I think the point is that it is an "us against them" (humans vs machines) bottom line.
So--- Arnie2 may have been reprogrammed (as has been mentioned already) to obtain the necessary clothes, weapons and a vehicle to begin his mission
but not to kill anyone in the process. This is why everyone at the bar survived.
Young John reinforces this with the "You can't kill anyone" order.
The point being that if the Terminator were allowed to randomly kill at will- it reduces the humans controlling the Terminator to the same level of the machines themselves- being cold and calculating.
Why did he try to shoot the black guy? Well John initially ordered the Terminator to grab the long haired jock for calling him a name
rolleyes). The black guy "attacked" the Terminator, so I assume it went into self defense mode and planned to "terminate the threat".
Now the point of the "***** you were going to kill that guy!" scene was a set up so the movie doesn't become a cute "Me and My Terminator" buddy film. John finds out very quickly that The Terminator isn't a toy to mess around with. And John does some growing up within a few seconds going from "This is the coolest thing EVAR!" to "Holy ****! I'd better not screw around- this thing is dangerous!"
One of the themes of T2 is "life is precious". That was the point behind John freaking out when Sarah sets off to kill Dyson, and the Terminator agreeing that killing Dyson may prevent the war.
Sarah has her own breakdown when she realizes she nearly became what they are attempting to stop- she nearly killed a man in an effecient terminator-like fashion and would have committed murder in the name of "changing the future".

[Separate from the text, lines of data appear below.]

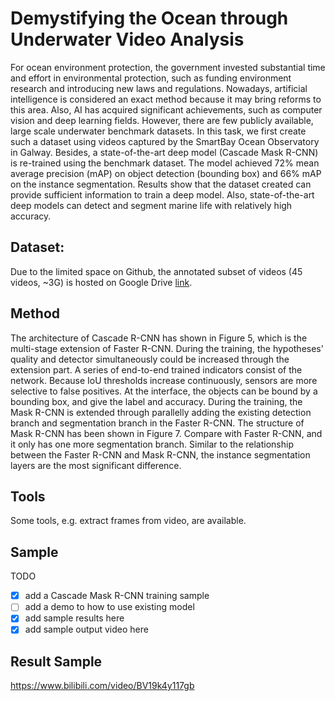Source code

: # Demystifying the Ocean through Underwater Video Analysis
For ocean environment protection, the government invested substantial time and effort in environmental protection, such as funding environment research and introducing new laws and regulations. Nowadays, artificial intelligence is considered an exact method because it may bring reforms to this area. Also, AI has acquired significant achievements, such as computer vision and deep learning fields. However, there are few publicly available, large scale underwater benchmark datasets. In this task, we first create such a dataset using videos captured by the SmartBay Ocean Observatory in Galway. Besides, a state-of-the-art deep model (Cascade Mask R-CNN) is re-trained using the benchmark dataset. The model achieved 72% mean average precision (mAP) on object detection (bounding box) and 66% mAP on the instance segmentation. Results show that the dataset created can provide sufficient information to train a deep model. Also, state-of-the-art deep models can detect and segment marine life with relatively high accuracy.

## Dataset:
Due to the limited space on Github, the annotated subset of videos (45 videos, ~3G) is hosted on Google Drive [link](https://drive.google.com/file/d/1SnWTu-3tgarfKXuq4vHjcjJZvHDUfi78/view?usp=sharing).

## Method
The architecture of Cascade R-CNN has shown in Figure 5, which is the multi-stage extension of Faster R-CNN. During the training, the hypotheses' quality and detector simultaneously could be increased through the extension part. A series of end-to-end trained indicators consist of the network. Because IoU thresholds increase continuously, sensors are more selective to false positives. At the interface, the objects can be bound by a bounding box, and give the label and accuracy. During the training, the Mask R-CNN is extended through parallelly adding the existing detection branch and segmentation branch in the Faster R-CNN. The structure of Mask R-CNN has been shown in Figure 7. Compare with Faster R-CNN, and it only has one more segmentation branch. Similar to the relationship between the Faster R-CNN and Mask R-CNN, the instance segmentation layers are the most significant difference.

## Tools
Some tools, e.g. extract frames from video, are available.

## Sample
TODO
- [x] add a Cascade Mask R-CNN training sample
- [ ] add a demo to how to use existing model
- [x] add sample results here
- [x] add sample output video here

## Result Sample
https://www.bilibili.com/video/BV19k4y117gb
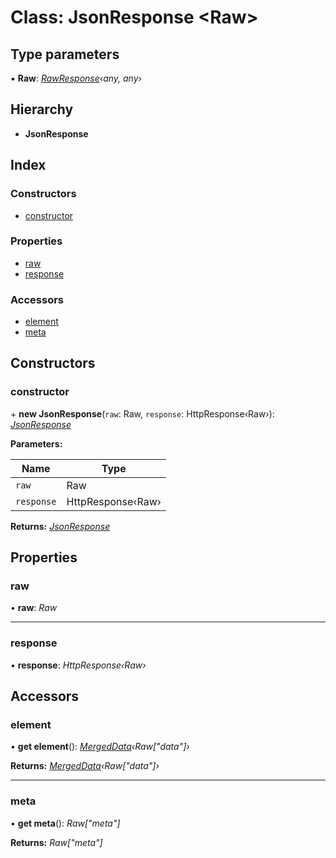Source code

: # Class: JsonResponse <**Raw**>

## Type parameters

▪ **Raw**: *[RawResponse](../interfaces/rawresponse.md)‹any, any›*

## Hierarchy

* **JsonResponse**

## Index

### Constructors

* [constructor](jsonresponse.md#constructor)

### Properties

* [raw](jsonresponse.md#raw)
* [response](jsonresponse.md#response)

### Accessors

* [element](jsonresponse.md#element)
* [meta](jsonresponse.md#meta)

## Constructors

###  constructor

\+ **new JsonResponse**(`raw`: Raw, `response`: HttpResponse‹Raw›): *[JsonResponse](jsonresponse.md)*

**Parameters:**

Name | Type |
------ | ------ |
`raw` | Raw |
`response` | HttpResponse‹Raw› |

**Returns:** *[JsonResponse](jsonresponse.md)*

## Properties

###  raw

• **raw**: *Raw*

___

###  response

• **response**: *HttpResponse‹Raw›*

## Accessors

###  element

• **get element**(): *[MergedData](../README.md#mergeddata)‹Raw["data"]›*

**Returns:** *[MergedData](../README.md#mergeddata)‹Raw["data"]›*

___

###  meta

• **get meta**(): *Raw["meta"]*

**Returns:** *Raw["meta"]*
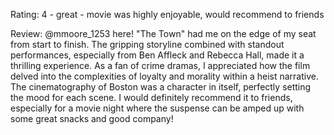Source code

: Rating: 4 - great - movie was highly enjoyable, would recommend to friends

Review: @mmoore_1253 here! "The Town" had me on the edge of my seat from start to finish. The gripping storyline combined with standout performances, especially from Ben Affleck and Rebecca Hall, made it a thrilling experience. As a fan of crime dramas, I appreciated how the film delved into the complexities of loyalty and morality within a heist narrative. The cinematography of Boston was a character in itself, perfectly setting the mood for each scene. I would definitely recommend it to friends, especially for a movie night where the suspense can be amped up with some great snacks and good company!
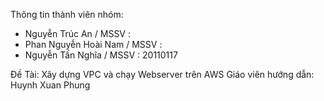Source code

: Thông tin thành viên nhóm: 
  - Nguyễn Trúc An / MSSV : 
  - Phan Nguyễn Hoài Nam / MSSV :
  - Nguyễn Tấn Nghĩa / MSSV : 20110117
  
 Đề Tài: Xây dựng VPC và chạy Webserver trên AWS
 Giáo viên hướng dẫn: Huynh Xuan Phung 

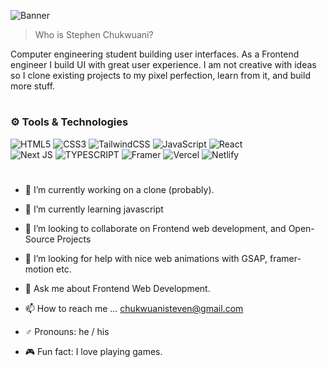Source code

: ![Banner](public/assets/Black-Modern-3D-Artist-Twitter-Header.png")

> Who is Stephen Chukwuani? 

<!---I'm a Frontend developer and Computer Engineer building stuff one step at a time. I don't have any million-dollar ideas so I make clones of famous applications and contribute to open source. I try to write content from time to time on my Twitter. Please go and check it out.--->

Computer engineering student building user interfaces. As a Frontend engineer I build UI with great user experience. I am not creative with ideas so I clone existing projects to my pixel perfection, learn from it, and build more stuff.

<!---
[![Twitter](https://img.shields.io/badge/-Twitter-1DA1F2?logo=twitter&logoColor=white&style=flat-square)](https://twitter.com/_stevecodes) 
[<img src="https://komarev.com/ghpvc/?username=chukwuani&label=Profile%20views&color=0e75b6&style=flat" alt="chukwuani" />](https://github.com/chukwuani/chukwuani)
--->

<p align="left">
 <!--- 
    <a href="https://twitter.com/_stevecodes">
  <img alt="followers" title="Follow me on Twitter" src="https://custom-icon-badges.demolab.com/twitter/follow/_stevecodes?color=236ad3&labelColor=1155ba&style=for-the-badge&logo=person-add&label=Follow&logoColor=white"/>
  </a>
  <a href="https://github.com/chukwuani?tab=repositories&sort=stargazers">
    <img alt="total stars" title="Total stars on GitHub" src="https://custom-icon-badges.demolab.com/github/stars/chukwuani?color=55960c&style=for-the-badge&labelColor=488207&logo=star"/>
  </a> --->
</p>

#

### ⚙️ Tools & Technologies
![HTML5](https://img.shields.io/badge/html5-%23E34F26.svg?style=for-the-badge&logo=html5&logoColor=white)
![CSS3](https://img.shields.io/badge/CSS3-1572B6?style=for-the-badge&logo=css3&logoColor=white)
![TailwindCSS](https://img.shields.io/badge/tailwindcss-%2338B2AC.svg?style=for-the-badge&logo=tailwind-css&logoColor=white)
![JavaScript](https://img.shields.io/badge/javascript-%23323330.svg?style=for-the-badge&logo=javascript&logoColor=%23F7DF1E)
![React](https://img.shields.io/badge/react-%2320232a.svg?style=for-the-badge&logo=react&logoColor=%2361DAFB)
<br/>
![Next JS](https://img.shields.io/badge/Next-black?style=for-the-badge&logo=next.js&logoColor=white)
![TYPESCRIPT](https://img.shields.io/badge/TypeScript-007ACC?style=for-the-badge&logo=typescript&logoColor=white)
![Framer](https://img.shields.io/badge/Framer-black?style=for-the-badge&logo=framer&logoColor=blue)
![Vercel](https://img.shields.io/badge/vercel-%23000000.svg?style=for-the-badge&logo=vercel&logoColor=white)
![Netlify](https://img.shields.io/badge/netlify-%23000000.svg?style=for-the-badge&logo=netlify&logoColor=#00C7B7)

#

- 🔭 I’m currently working on a clone (probably).

- 🌱 I’m currently learning javascript

- 💞️ I’m looking to collaborate on Frontend web development, and Open-Source Projects

- 🤔 I’m looking for help with nice web animations with GSAP, framer-motion etc.

- 💬 Ask me about Frontend Web Development.

- 📫 How to reach me ... chukwuanisteven@gmail.com

- ♂️ Pronouns: he / his

- 🎮 Fun fact: I love playing games.



<!---
chukwuani/chukwuani is a ✨ special ✨ repository because its `README.md` (this file) appears on your GitHub profile.
You can click the Preview link to take a look at your changes.
--->

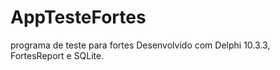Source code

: # AppTesteFortes
programa de teste para fortes
Desenvolvido com Delphi 10.3.3, FortesReport e SQLite.
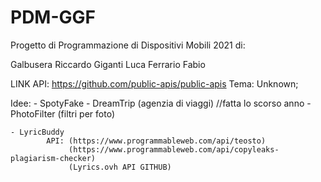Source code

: # PDM-GGF
Progetto di Programmazione di Dispositivi Mobili 2021 di:

Galbusera Riccardo
Giganti Luca
Ferrario Fabio

LINK API: https://github.com/public-apis/public-apis
Tema: Unknown;

Idee: 
    - SpotyFake
    - DreamTrip (agenzia di viaggi) //fatta lo scorso anno
    - PhotoFilter (filtri per foto)
    
    
    - LyricBuddy 
            API: (https://www.programmableweb.com/api/teosto)
                 (https://www.programmableweb.com/api/copyleaks-plagiarism-checker)
                 (Lyrics.ovh API GITHUB)
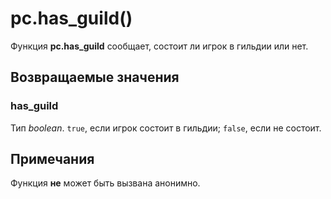 # pc.has_guild()
Функция **pc.has_guild** сообщает, состоит ли игрок в гильдии или нет.

## Возвращаемые значения
### has_guild
Тип *boolean*. `true`, если игрок состоит в гильдии; `false`, если не состоит.

## Примечания
Функция **не** может быть вызвана анонимно.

That is what the machines have been doing all along. We're supposed to be better than that. Otherwise instead of sending a Terminator back to protect John, why not just send it back to kill the guy who invented Skynet? Fight fire with fire? No because all human life is precious. And it takes a great deal more intelligence to "figure a way out of this mess" without simply resorting to "superior firepower."
But I suppose the movie would have been better if the "good guy" killed dozens of cops who were just doing their job? Really?
They probably spent the rest of their lives in wheelchairs after getting kneecapped. Good enough?